Whan an animal sticks around that long, there’s a good
chance that at least some of those ecosystem roles might be fairly important, and
that we might be well-advised to keep the stock healthy, just in case that it’s
demise might cause harm to a resource we value more.
So continuing horseshoe crab research might not be the “waste
of money” that some have suggested.
But the deeper value may well be the one that Mr. Gary
alluded to: Its ability to draw people,
particularly children, closer to the sea.
“What is less often studied is what impact the trend of
children staying indoors might have on the environmental consciousness of
future generations. Environmentalists
often point to youth as future stewards of the natural world. What will happen to their sense of
stewardship as our children become increasingly disconnected from nature?
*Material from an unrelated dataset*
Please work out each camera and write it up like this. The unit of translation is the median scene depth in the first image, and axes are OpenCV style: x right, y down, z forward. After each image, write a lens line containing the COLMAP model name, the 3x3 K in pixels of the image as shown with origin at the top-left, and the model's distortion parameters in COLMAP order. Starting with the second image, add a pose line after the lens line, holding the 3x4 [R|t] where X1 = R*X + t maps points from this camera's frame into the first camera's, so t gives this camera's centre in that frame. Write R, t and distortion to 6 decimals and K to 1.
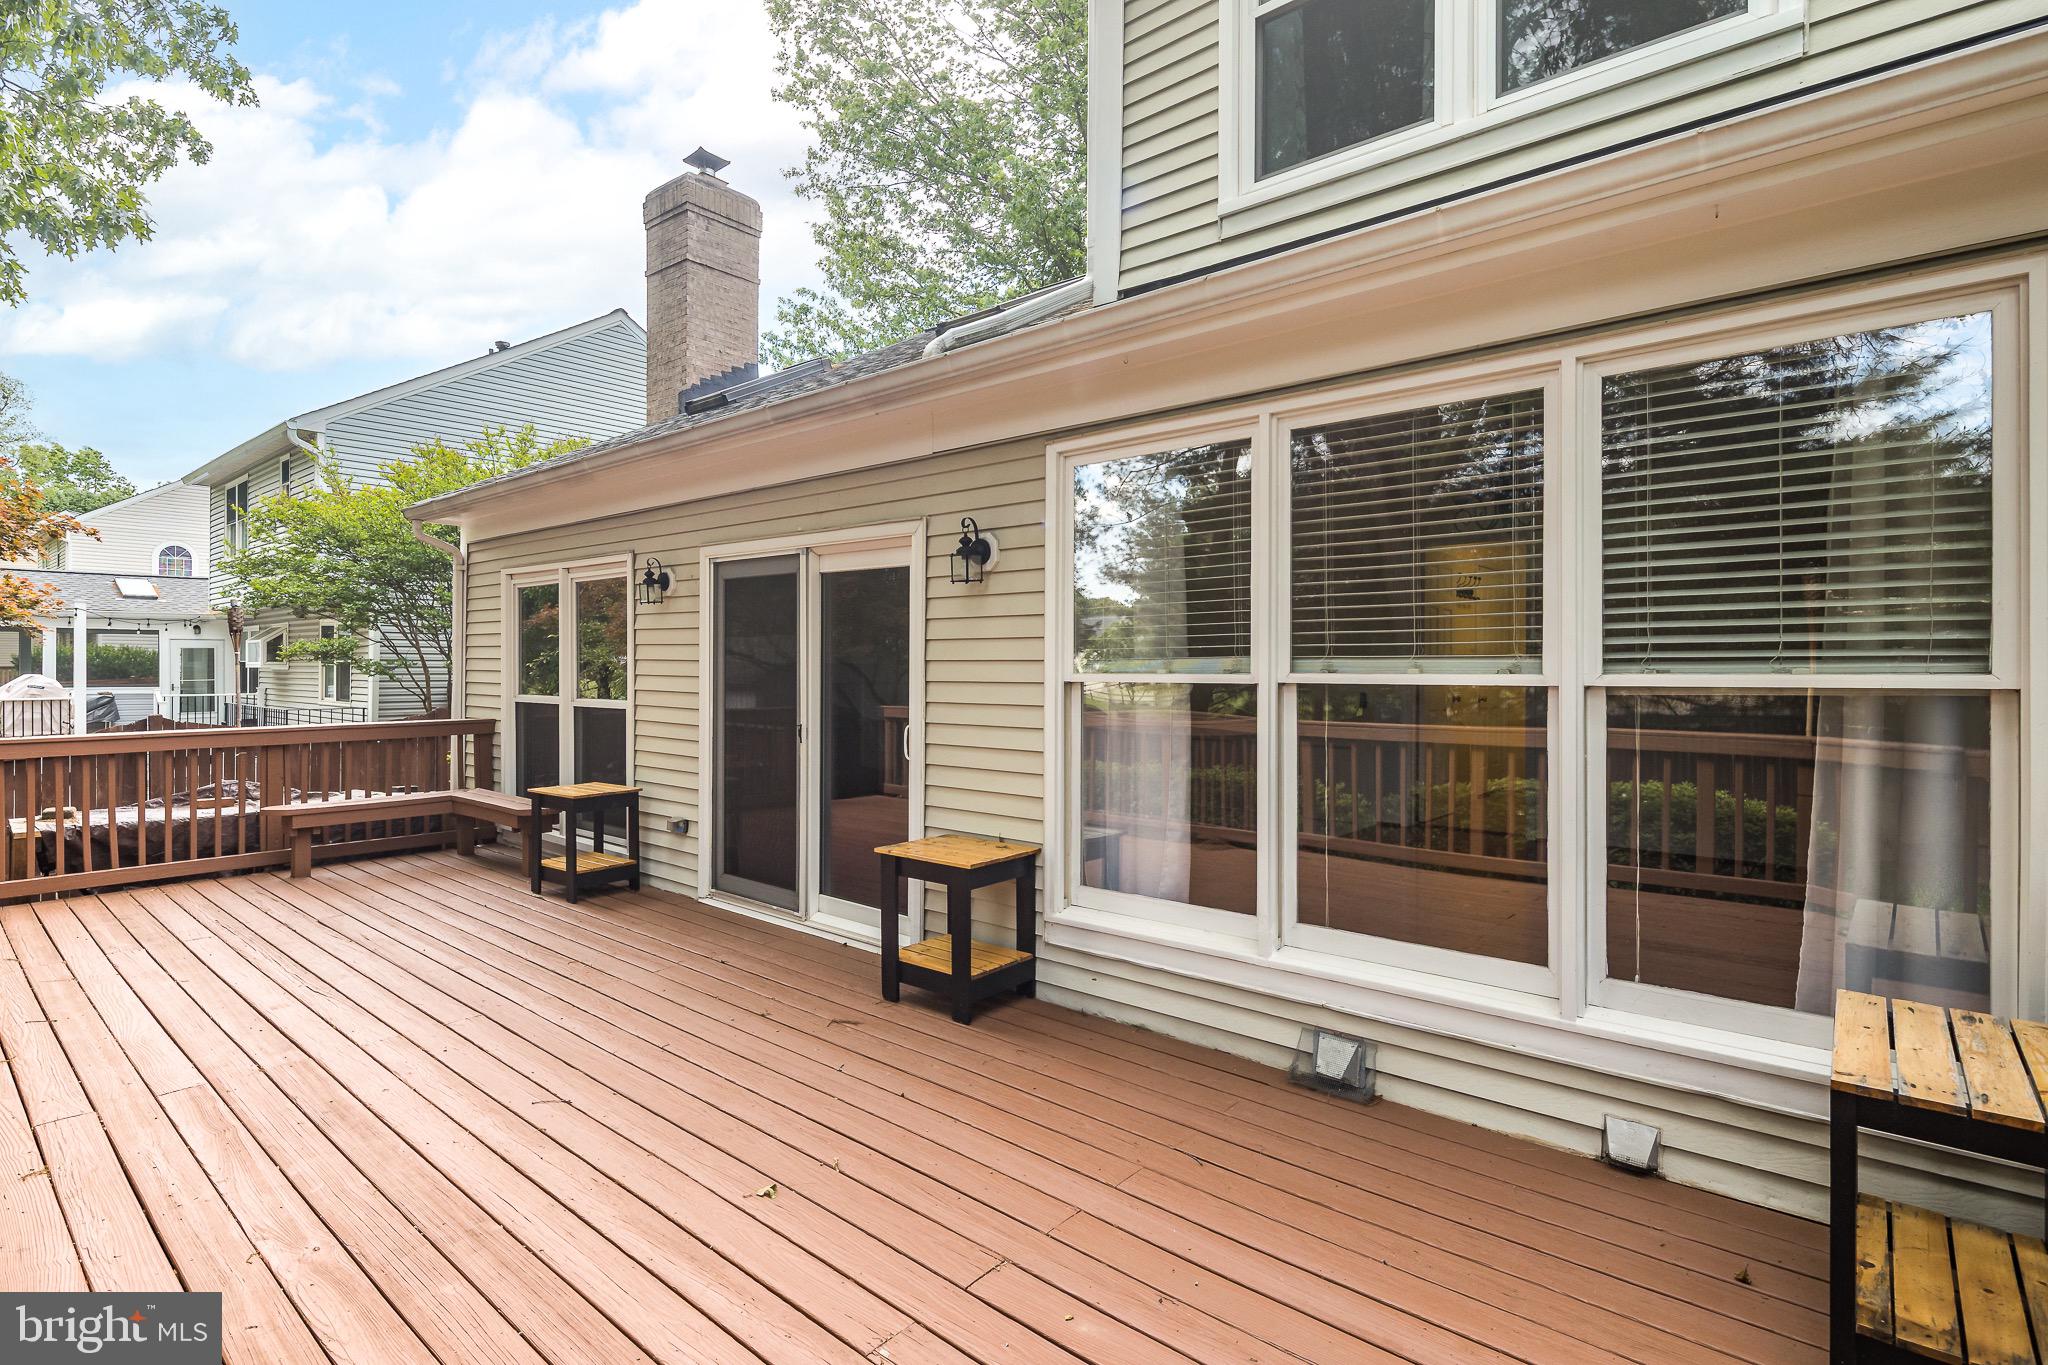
lens RADIAL K [[1012.8, 0, 1023.1], [0, 1012.8, 673.6], [0, 0, 1]] dist [0.005996, 0.000524]
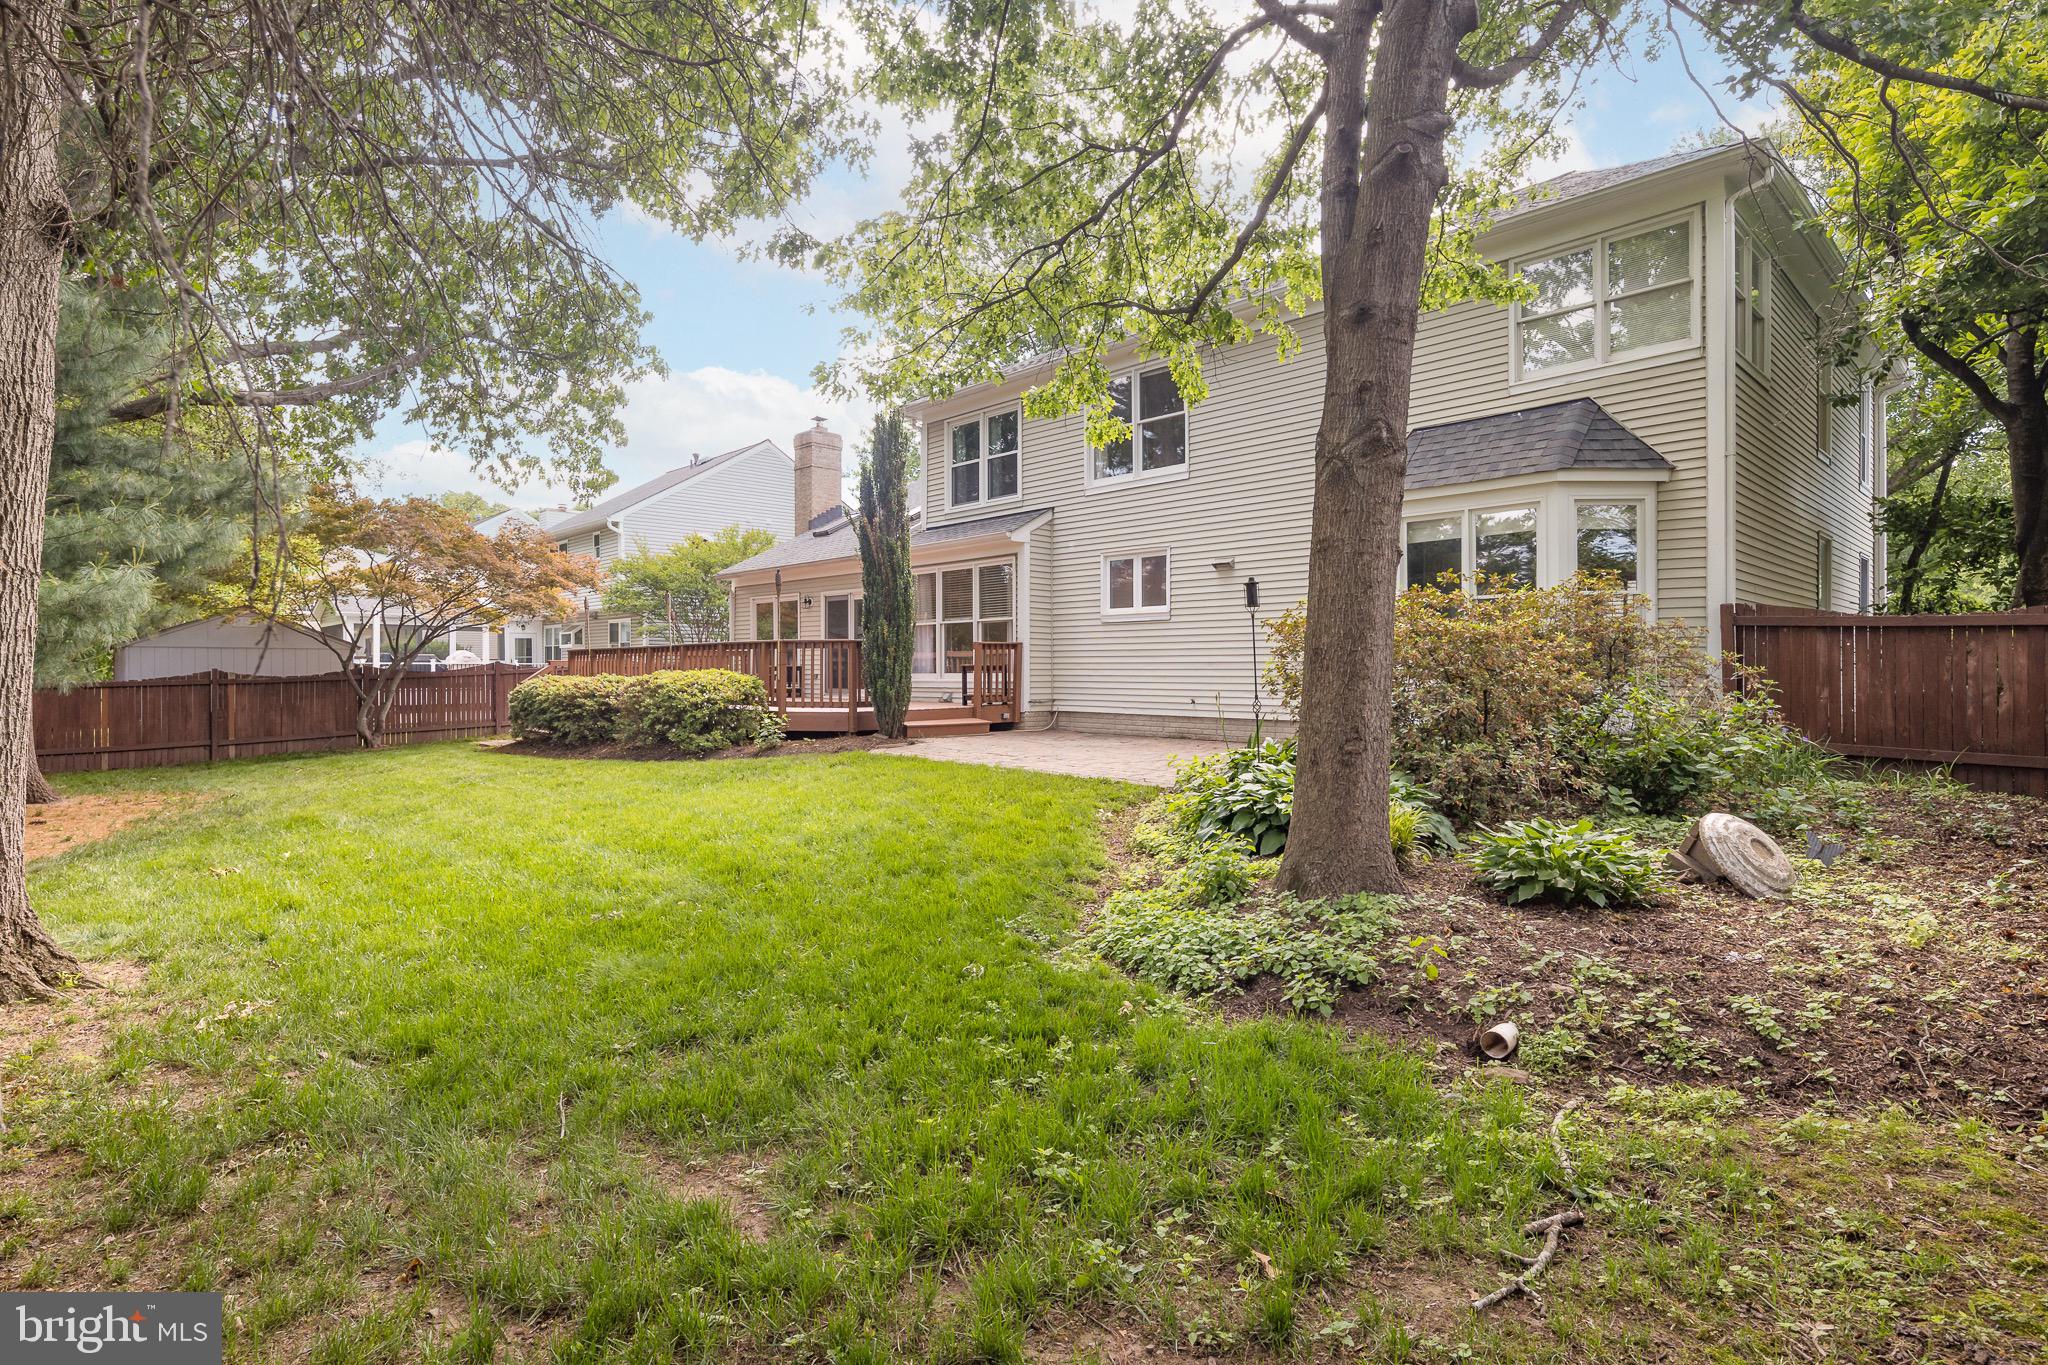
lens RADIAL K [[1012.8, 0, 1025.6], [0, 1012.8, 680.2], [0, 0, 1]] dist [0.005996, 0.000524]
pose [[0.995760, 0.001082, -0.091981, 0.385083], [-0.001229, 0.999998, -0.001540, 0.098987], [0.091979, 0.001646, 0.995760, -1.315401]]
“Researchers at Cornell University attempted to address this
question by examining the relationship between the time spent in nature as a
child and pro-environment attitudes and behaviors. They found that those individuals who
participated in activities such as camping, hunting, fishing, hiking, and
playing in natural areas before the age of 11 were more likely to demonstrate
pro-environment attitudes and behaviors as adults.”
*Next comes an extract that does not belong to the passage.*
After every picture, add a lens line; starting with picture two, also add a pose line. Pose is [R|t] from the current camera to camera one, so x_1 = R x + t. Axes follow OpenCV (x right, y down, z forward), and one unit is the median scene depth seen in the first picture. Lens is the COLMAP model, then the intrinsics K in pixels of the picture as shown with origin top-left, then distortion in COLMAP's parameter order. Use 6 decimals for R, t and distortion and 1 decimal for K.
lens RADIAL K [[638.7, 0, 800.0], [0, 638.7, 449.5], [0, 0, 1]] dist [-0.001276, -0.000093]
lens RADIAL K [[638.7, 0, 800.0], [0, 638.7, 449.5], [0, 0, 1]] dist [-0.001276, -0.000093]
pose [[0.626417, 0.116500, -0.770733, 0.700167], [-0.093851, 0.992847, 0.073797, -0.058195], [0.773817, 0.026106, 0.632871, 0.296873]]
So it may very well be that those humble, soon-to-be
economically worthless horseshoe crabs, or perhaps some other, seemingly
valueless member of the marine ecosystem, could inspire someone to take up a
career in fisheries conservation and management, and help to ensure that the “important”
fish stocks, and the fisheries that they support, will remain healthy and viable
throughout the foreseeable future.
And there is a value in that that far outweighs the costs of
a little research and monitoring.
Yet, so many times, I still come across people calling certain
fish “worthless.”
When I sat on the Mid-Atlantic Fishery Management Council a
couple of decades ago, there was always debate about why it should manage spiny
dogfish, instead of paying more attention to species that “were good for
something.”
“Starfish, drills (Urosalpinx cineria), periwinkle (Litorina)
and drum fish (Pogonias chromis) when taken shall not be returned alive to the
waters of the state.”
That
might make sense in the case of periwinkles, which are an invasive shellfish
from Europe, but otherwise relegates components of the state’s marine
ecosystem—starfish, oyster drills, and black drum—to being not only worthless, but
things of negative worth, to be wantonly destroyed, merely because they feed on
the same “valuable” shellfish that we do, and that bring dollars into the
pockets of shellfishermen and aquaculturists alike.
It seems more than disgraceful, kind of like the old
practice of killing off hawks because they killed the king’s grouse. Yet in this place and time, such thinking
persists, with no thought to whether such creatures may be critical cogs and
wheels, essential parts of the overall mechanism that is the sea.